*Requirement*
The lines to copy from the listing below are those that contain the string "GridView".
——
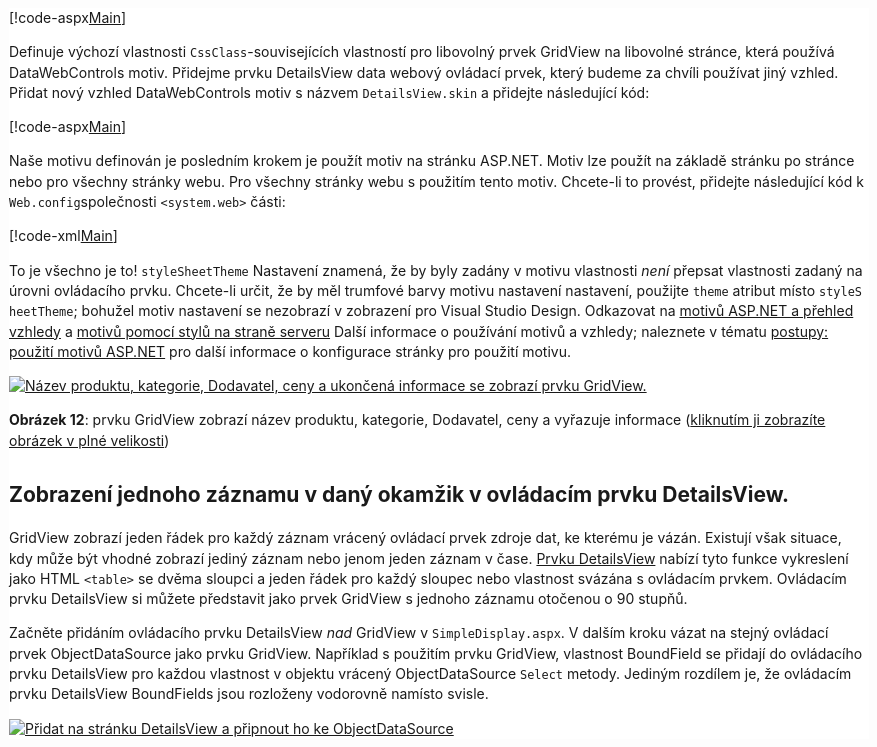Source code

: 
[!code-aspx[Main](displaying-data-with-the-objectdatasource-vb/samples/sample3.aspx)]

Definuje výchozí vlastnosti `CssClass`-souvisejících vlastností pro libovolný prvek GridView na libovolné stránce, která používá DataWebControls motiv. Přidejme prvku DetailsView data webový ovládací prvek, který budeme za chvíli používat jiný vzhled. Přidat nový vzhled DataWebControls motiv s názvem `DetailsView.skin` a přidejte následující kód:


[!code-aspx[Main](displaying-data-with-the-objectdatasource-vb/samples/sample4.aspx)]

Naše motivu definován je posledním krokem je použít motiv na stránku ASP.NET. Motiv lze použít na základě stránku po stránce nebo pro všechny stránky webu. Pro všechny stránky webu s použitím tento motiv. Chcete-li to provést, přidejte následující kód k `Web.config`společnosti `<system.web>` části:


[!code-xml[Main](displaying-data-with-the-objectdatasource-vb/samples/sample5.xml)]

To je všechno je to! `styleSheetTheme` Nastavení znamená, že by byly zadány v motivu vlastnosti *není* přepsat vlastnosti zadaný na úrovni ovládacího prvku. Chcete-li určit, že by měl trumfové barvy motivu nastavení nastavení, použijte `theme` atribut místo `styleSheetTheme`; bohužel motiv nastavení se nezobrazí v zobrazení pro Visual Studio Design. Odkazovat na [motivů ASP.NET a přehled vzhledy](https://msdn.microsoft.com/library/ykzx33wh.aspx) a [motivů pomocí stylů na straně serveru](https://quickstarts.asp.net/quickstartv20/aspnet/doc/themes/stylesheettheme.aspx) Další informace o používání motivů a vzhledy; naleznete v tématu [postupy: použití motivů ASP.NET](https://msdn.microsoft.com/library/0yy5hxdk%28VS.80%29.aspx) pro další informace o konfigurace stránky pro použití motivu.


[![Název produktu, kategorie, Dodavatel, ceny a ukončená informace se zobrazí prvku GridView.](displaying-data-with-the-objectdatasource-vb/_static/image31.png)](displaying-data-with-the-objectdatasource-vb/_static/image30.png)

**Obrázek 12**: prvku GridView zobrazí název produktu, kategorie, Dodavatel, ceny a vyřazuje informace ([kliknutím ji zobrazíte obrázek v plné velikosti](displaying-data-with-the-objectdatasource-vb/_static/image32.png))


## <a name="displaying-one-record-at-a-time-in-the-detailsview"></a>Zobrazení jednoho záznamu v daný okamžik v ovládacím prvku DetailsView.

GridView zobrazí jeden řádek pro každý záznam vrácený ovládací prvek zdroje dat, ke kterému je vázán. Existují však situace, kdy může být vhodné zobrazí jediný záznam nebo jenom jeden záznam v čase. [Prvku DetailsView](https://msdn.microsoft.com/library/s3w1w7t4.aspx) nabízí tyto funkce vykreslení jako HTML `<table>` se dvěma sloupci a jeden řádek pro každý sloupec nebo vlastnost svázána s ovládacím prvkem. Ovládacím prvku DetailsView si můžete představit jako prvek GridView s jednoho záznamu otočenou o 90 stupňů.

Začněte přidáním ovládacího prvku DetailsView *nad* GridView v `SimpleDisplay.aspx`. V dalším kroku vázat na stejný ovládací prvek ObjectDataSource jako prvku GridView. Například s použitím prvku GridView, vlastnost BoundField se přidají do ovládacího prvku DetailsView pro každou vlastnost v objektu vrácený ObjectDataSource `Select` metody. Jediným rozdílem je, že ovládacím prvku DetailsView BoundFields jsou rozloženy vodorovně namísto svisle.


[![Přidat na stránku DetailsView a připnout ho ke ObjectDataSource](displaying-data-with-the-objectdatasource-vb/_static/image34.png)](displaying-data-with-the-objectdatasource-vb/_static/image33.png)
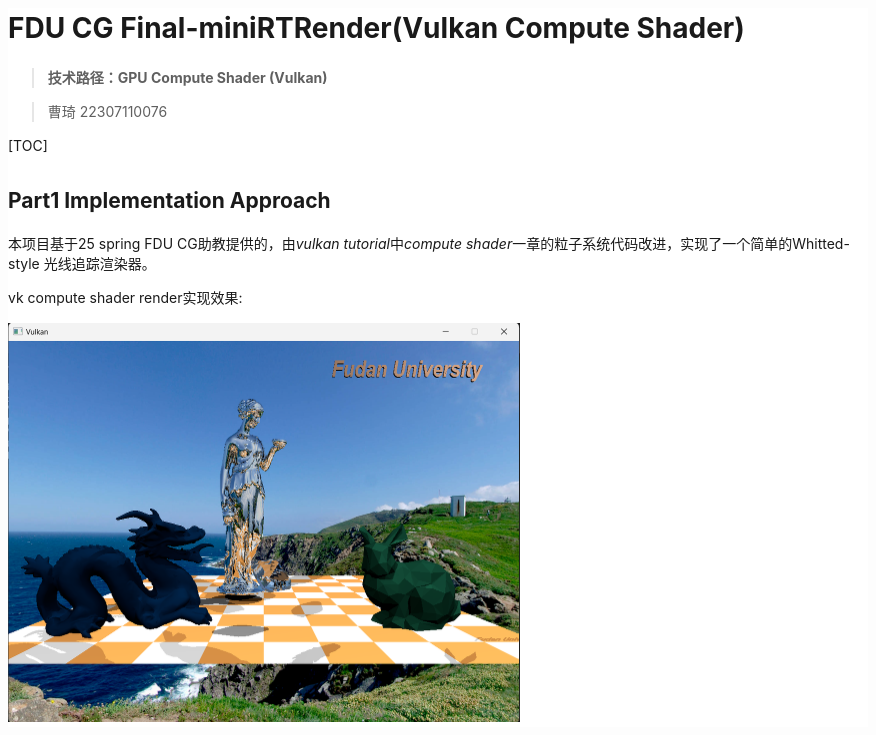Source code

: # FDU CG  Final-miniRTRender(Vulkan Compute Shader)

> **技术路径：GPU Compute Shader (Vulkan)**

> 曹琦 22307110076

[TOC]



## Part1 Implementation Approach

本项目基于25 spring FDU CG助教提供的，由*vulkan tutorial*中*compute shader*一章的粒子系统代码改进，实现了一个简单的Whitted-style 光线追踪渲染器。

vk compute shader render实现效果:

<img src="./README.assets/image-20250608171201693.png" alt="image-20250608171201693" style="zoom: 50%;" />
——
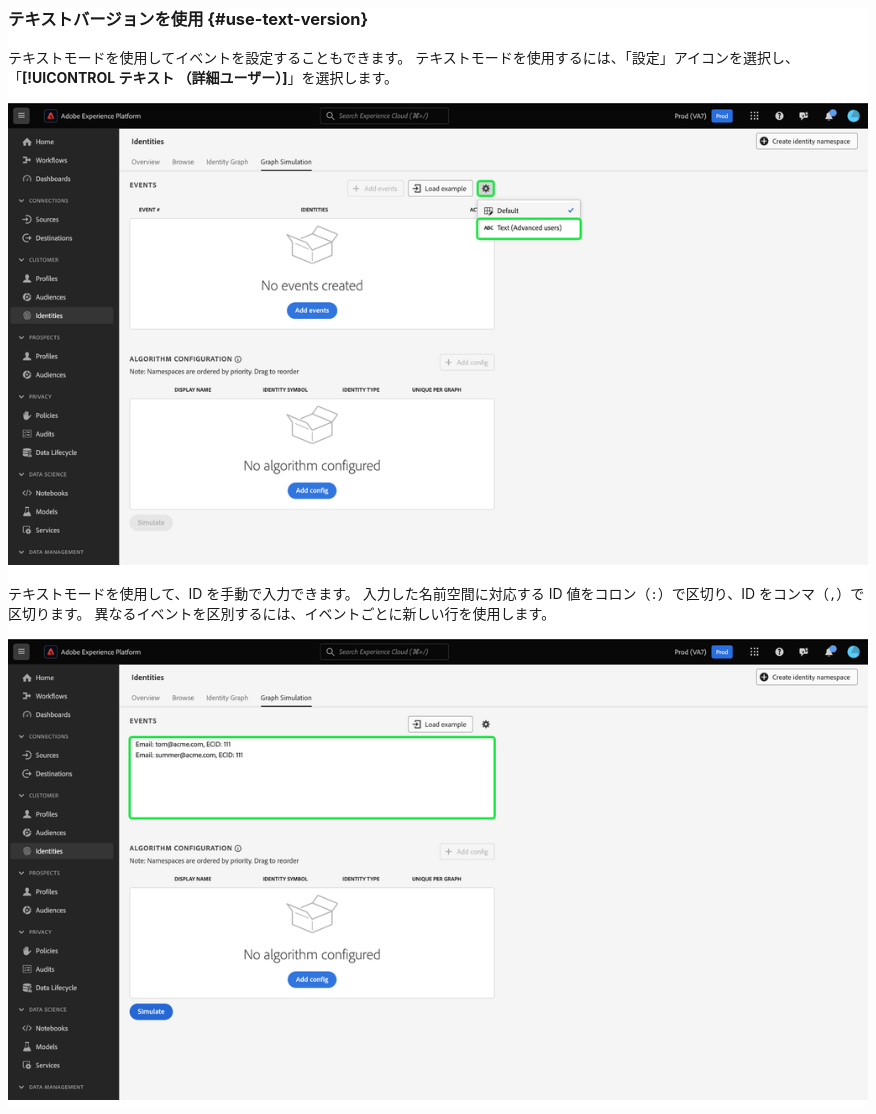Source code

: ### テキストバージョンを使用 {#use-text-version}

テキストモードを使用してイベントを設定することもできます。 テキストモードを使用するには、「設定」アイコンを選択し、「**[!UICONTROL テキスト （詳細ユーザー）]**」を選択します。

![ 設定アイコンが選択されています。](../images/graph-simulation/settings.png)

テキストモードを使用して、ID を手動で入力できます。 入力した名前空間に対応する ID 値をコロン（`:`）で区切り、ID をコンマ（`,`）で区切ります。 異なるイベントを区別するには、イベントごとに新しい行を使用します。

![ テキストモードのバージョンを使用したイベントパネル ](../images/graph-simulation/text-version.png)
——
*Answer box*
Definuje výchozí vlastnosti `CssClass`-souvisejících vlastností pro libovolný prvek GridView na libovolné stránce, která používá DataWebControls motiv. Přidejme prvku DetailsView data webový ovládací prvek, který budeme za chvíli používat jiný vzhled. Přidat nový vzhled DataWebControls motiv s názvem `DetailsView.skin` a přidejte následující kód:
[![Název produktu, kategorie, Dodavatel, ceny a ukončená informace se zobrazí prvku GridView.](displaying-data-with-the-objectdatasource-vb/_static/image31.png)](displaying-data-with-the-objectdatasource-vb/_static/image30.png)
**Obrázek 12**: prvku GridView zobrazí název produktu, kategorie, Dodavatel, ceny a vyřazuje informace ([kliknutím ji zobrazíte obrázek v plné velikosti](displaying-data-with-the-objectdatasource-vb/_static/image32.png))
GridView zobrazí jeden řádek pro každý záznam vrácený ovládací prvek zdroje dat, ke kterému je vázán. Existují však situace, kdy může být vhodné zobrazí jediný záznam nebo jenom jeden záznam v čase. [Prvku DetailsView](https://msdn.microsoft.com/library/s3w1w7t4.aspx) nabízí tyto funkce vykreslení jako HTML `<table>` se dvěma sloupci a jeden řádek pro každý sloupec nebo vlastnost svázána s ovládacím prvkem. Ovládacím prvku DetailsView si můžete představit jako prvek GridView s jednoho záznamu otočenou o 90 stupňů.
Začněte přidáním ovládacího prvku DetailsView *nad* GridView v `SimpleDisplay.aspx`. V dalším kroku vázat na stejný ovládací prvek ObjectDataSource jako prvku GridView. Například s použitím prvku GridView, vlastnost BoundField se přidají do ovládacího prvku DetailsView pro každou vlastnost v objektu vrácený ObjectDataSource `Select` metody. Jediným rozdílem je, že ovládacím prvku DetailsView BoundFields jsou rozloženy vodorovně namísto svisle.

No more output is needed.